19 maggio – 06 0ttobre 2018 | a cura di Tommaso Zijno | Museo dell’Arte Classica – Università degli Studi di Roma La Sapienza, Roma
UN GESTO DI ASSOLUTA DEDIZIONE di Tommaso Zijno
Per Bruno Melappioni “scolpire” è un gesto di assoluta dedizione. Egli, al contrario di molti, non ha la necessità di fingersi artista, poiché, da quando ha memoria, lo è sempre stato. Vedendolo all’opera non si può difatti rimanere impassibili di fronte alla naturale semplicità con cui riesce a plasmare la materia per dargli forma umana: le sue sculture, vibranti e dinamiche, ci mostrano un perimetro essenziale, intessuto da linee continue che irretiscono l’essenza del soggetto raffigurato.
Negli ultimi anni il suo lavoro si è focalizzato su immagini tratte dall’iconografia classica, come le figure della Maddalena o del San Sebastiano, o riprese dall’immaginario popolare contemporaneo, come Marylin Monroe o Michael Jackson, rielaborate in maniera ironica e “dissacrante”.
Bruno continua qui la sua ricerca, prendendo a campionario la raccolta di statue presente nel Museo dell’Arte Classica: la Nike di Samotracia, ad esempio, si libra nell’aria con metalliche ali d’aeroplano, mentre la Venere di Milo, icona di pudica e limpida bellezza, osteggia un vistoso tatuaggio e l’Ercole Farnese “baratta” la sua clava con un più moderno e letale mitra.
Queste imponenti figure, simbolo di antiche virtù, si trovano ora costrette ad osservare il declino dei valori da loro stesse suggeriti. Melappioni tenta di risollevarne le sorti attraverso un approccio che unisce ironia e denuncia sociale, riportando in auge lezioni ormai sopite. Filo conduttore di questo percorso è il ferro, che lavorato dalle sapienti mani dell’artista disegna l’aria e modella le forme.
ICONA SOGGETTO O OGGETTO? di Laura Lucibello
Cos’è una “icona”? Letteralmente il termine definisce l’essere simile, l’apparire, l’immagine. In epoca moderna Gilbert Dagron scrive sull’arte di Kandinskij “ha una parentela sicura con il tipo di rappresentazione iconica che l’ortodossia ha consacrato nella sfera religiosa, ma che l’artista moderno utilizza a fini differenti”.
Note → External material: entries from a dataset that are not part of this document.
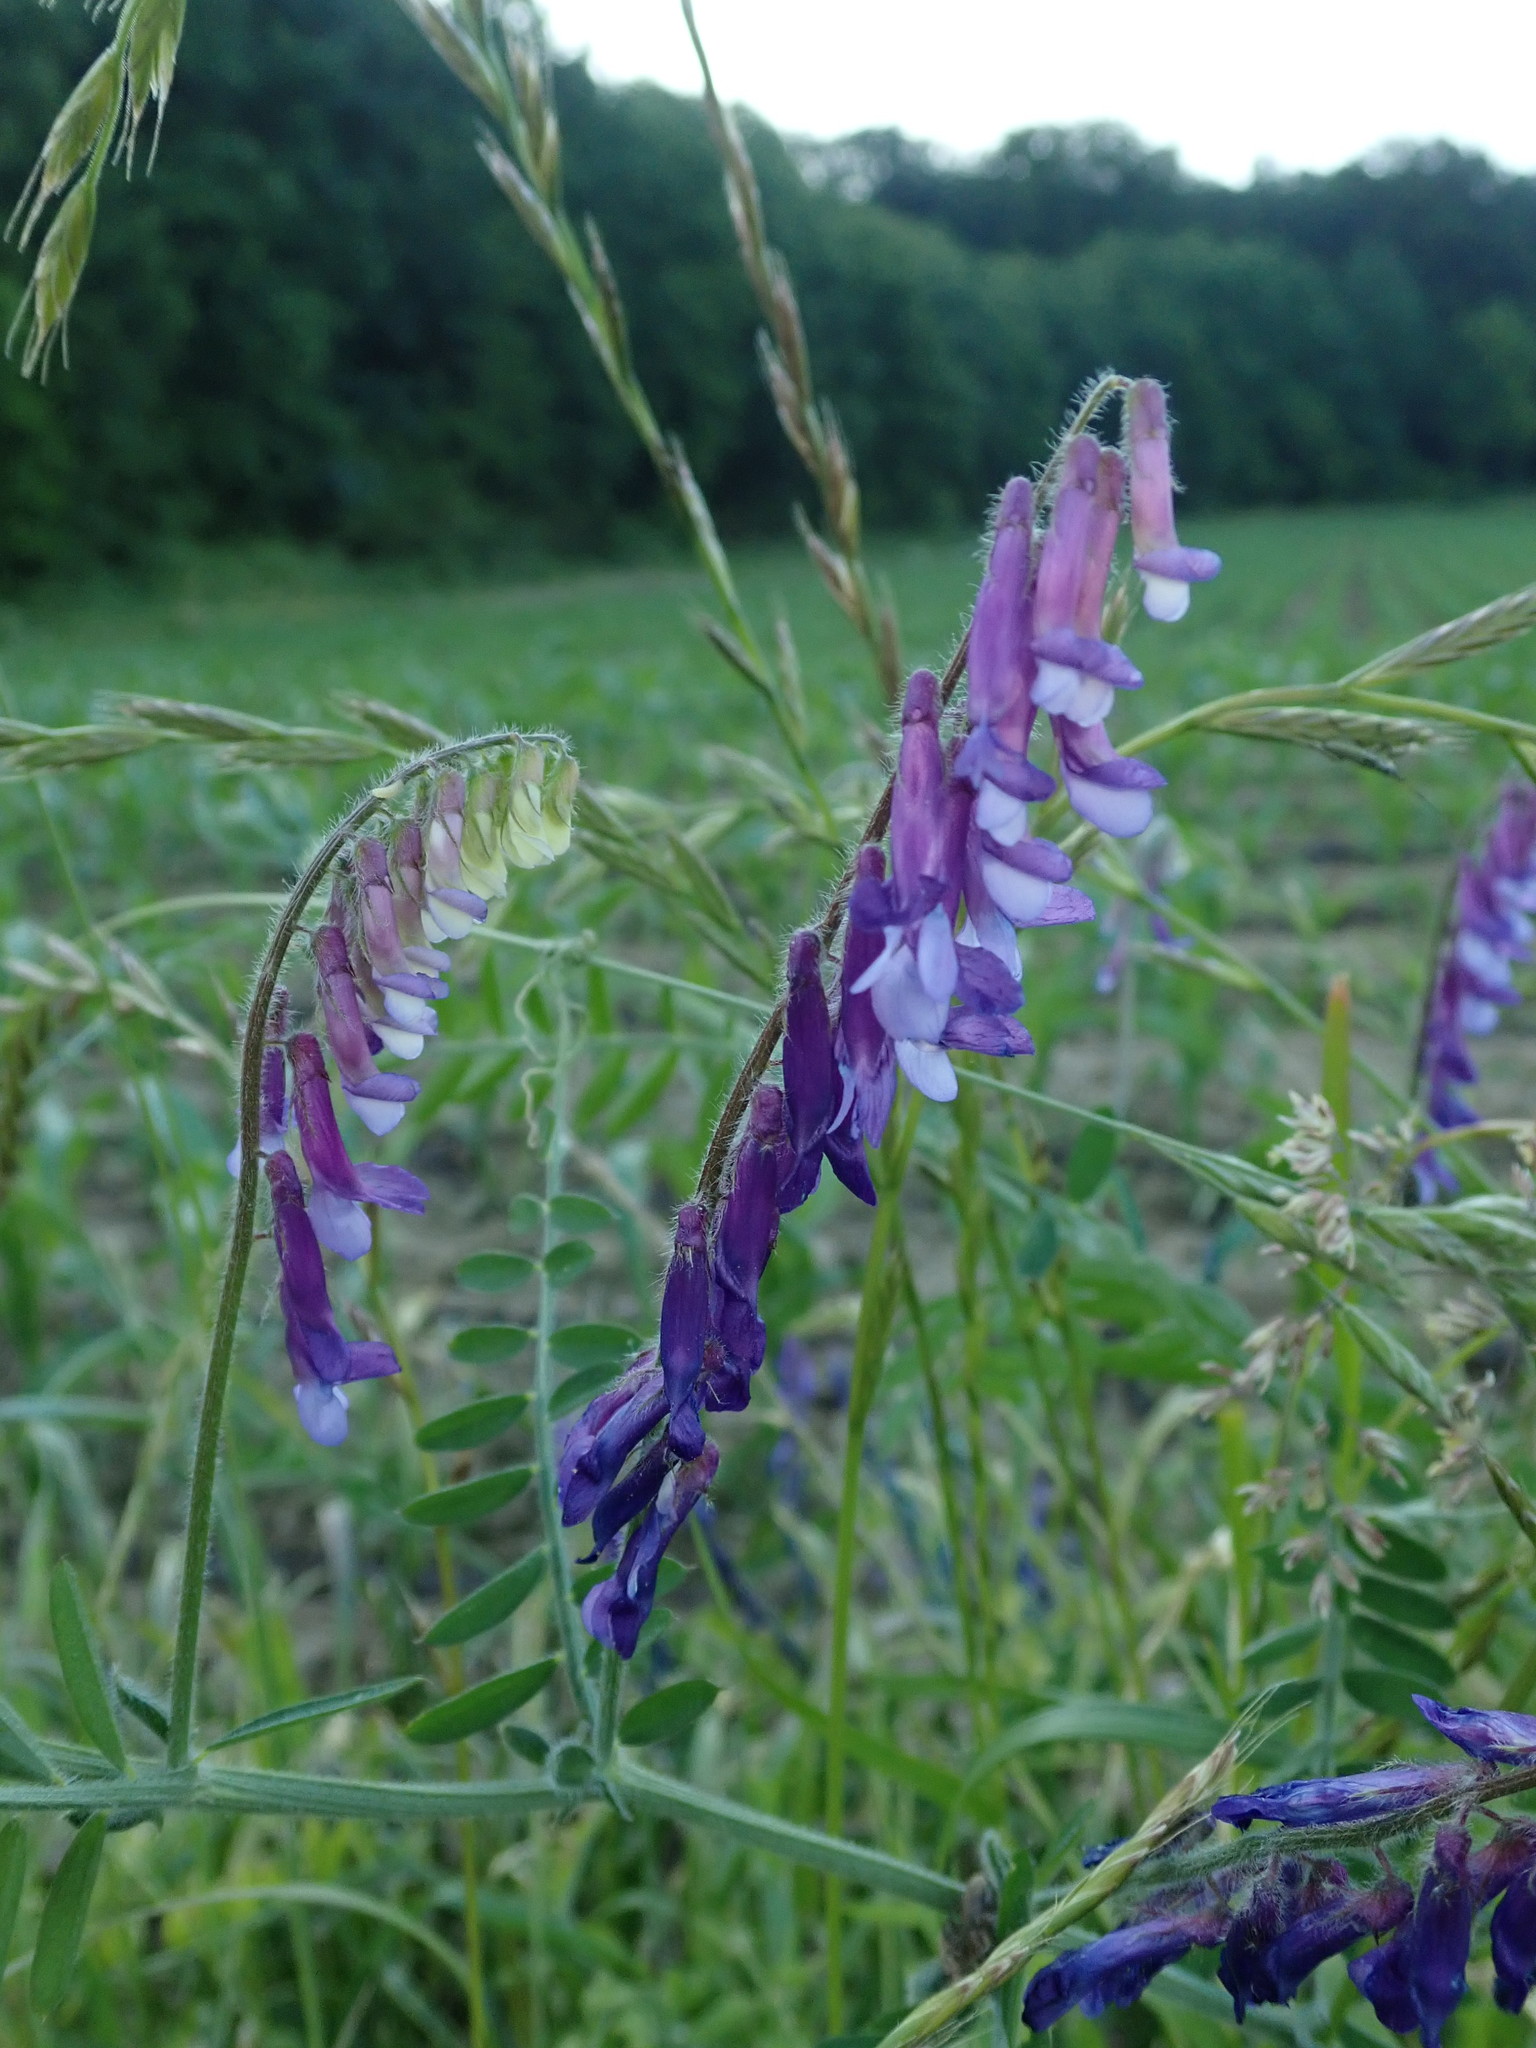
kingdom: Plantae
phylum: Tracheophyta
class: Magnoliopsida
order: Fabales
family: Fabaceae
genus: Vicia
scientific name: Vicia villosa
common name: Fodder vetch
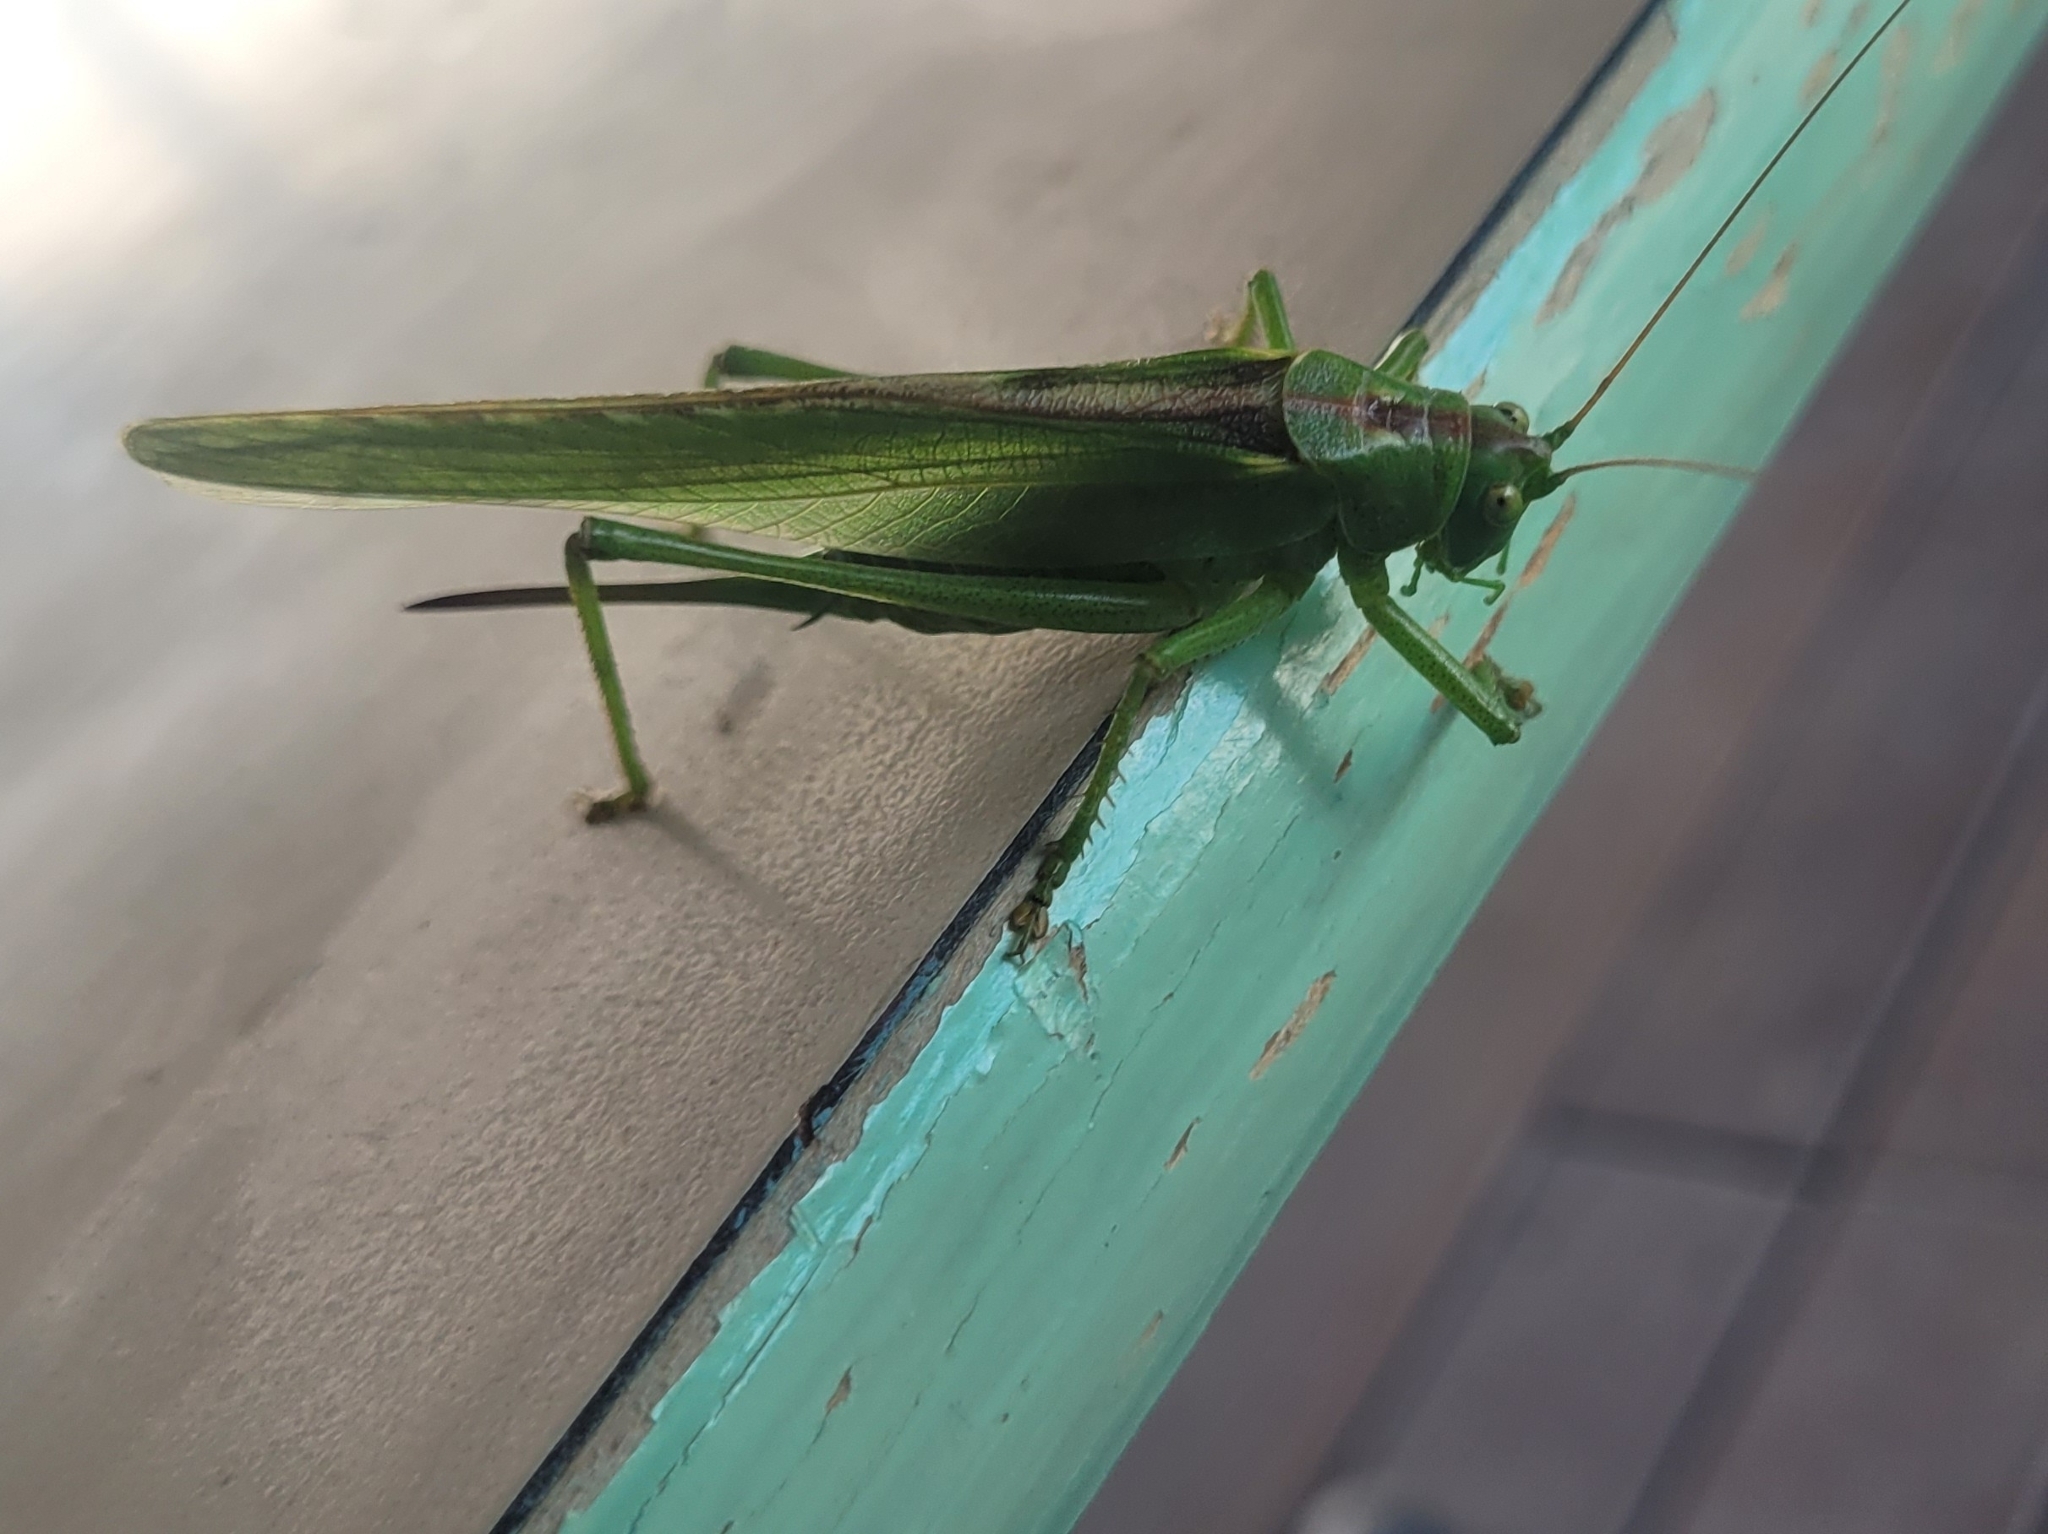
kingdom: Animalia
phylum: Arthropoda
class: Insecta
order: Orthoptera
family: Tettigoniidae
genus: Tettigonia
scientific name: Tettigonia viridissima
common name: Great green bush-cricket
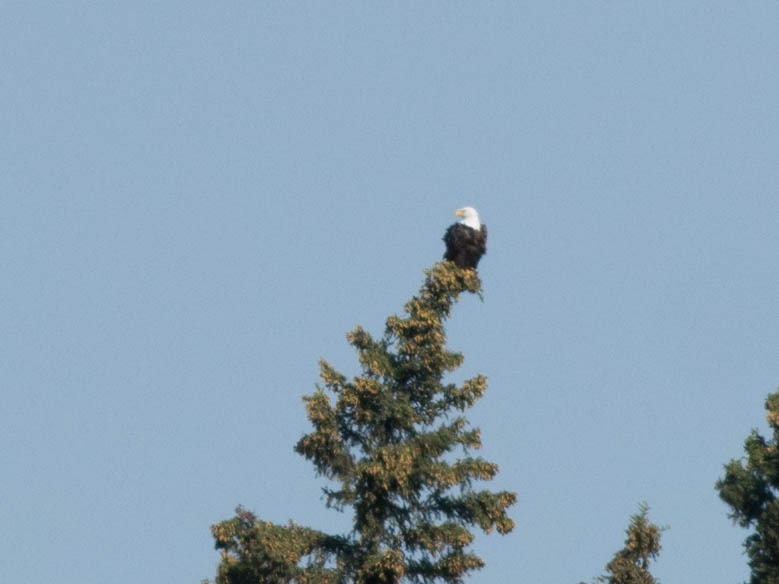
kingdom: Animalia
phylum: Chordata
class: Aves
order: Accipitriformes
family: Accipitridae
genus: Haliaeetus
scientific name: Haliaeetus leucocephalus
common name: Bald eagle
Qual è dunque “il fine differente” che porta Bruno Melappioni ad accostare icone consolidate, attinte dalle differenti stratificazioni storiche, artististiche, spirituali, religiose, a moderni simboli, immagini, loghi e slogan che ogni giorno ci bombardano cercando di indirizzare un concetto, un movimento culturale, un ideale per divenire simbolo della nostra epoca. Azzardare cosa e perché diventerà icona è difficile da stabilire.
La mostra ICONE 2.0, quindi, merita particolare attenzione nel formulare motivazioni in base a ciò che vediamo, col presupposto di non conoscere quelle che hanno mosso l’artista nella sua realizzazione.
Il contrasto tra i due soggetti/oggetti rappresentati, icona consolidata e icona moderna che convivono in ogni singola opera, è così palese. Ciò che può sembrare un semplice gioco, ad un occhio non attento, sottende, con forme semplici e lineari, ad un lavorio sulla specificità di linguaggi, innescando quel pathos, quell’ansia di misurarsi con la memoria, in stile detox e ambigua, perché capace soprattutto di piegarsi alle esigenze del periodo in cui si vive.
È cambiato il modo di intendere la vita, ora tutto è un calcolare. Nelle opere in mostra Melappioni ha saputo raccontare, contenere ma anche espandere e trasformare, ridisegnando, con esperienza e sensibilità, il suo risultato personale ed originale. Il richiamo all’arcaico, alle emozioni umane, al rapporto tra uomo e immagini, tra simbolo e segno, tra mito e scienza, non seguono un andamento lineare, ma divengono catalizzanti di rinnovamento nel messaggio artistico “solo ciò che rimarrà eredità in forze ed emozioni primitive, non si dissolverà, semmai si travestirà, rimanendo rappresentazione di vera icona”.